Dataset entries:
########

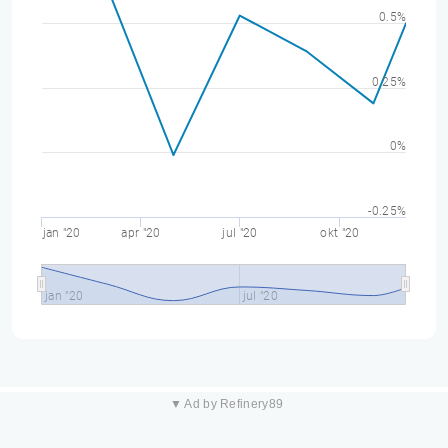
0.5%
0.25%
0%
-0.25%
jan "20
apr "20
jul "20
okt "20
jan "20
jul "20
▼ Ad by Refinery89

########

PROBLEM TO WORK ON: Rewrite the text lines of every row so that "jan" is swapped for "Jan" and nothing else changes. Leave the pictures out of your answer.

ANSWER AREA:
0.5%
0.25%
0%
-0.25%
Jan "20
apr "20
jul "20
okt "20
Jan "20
jul "20
▼ Ad by Refinery89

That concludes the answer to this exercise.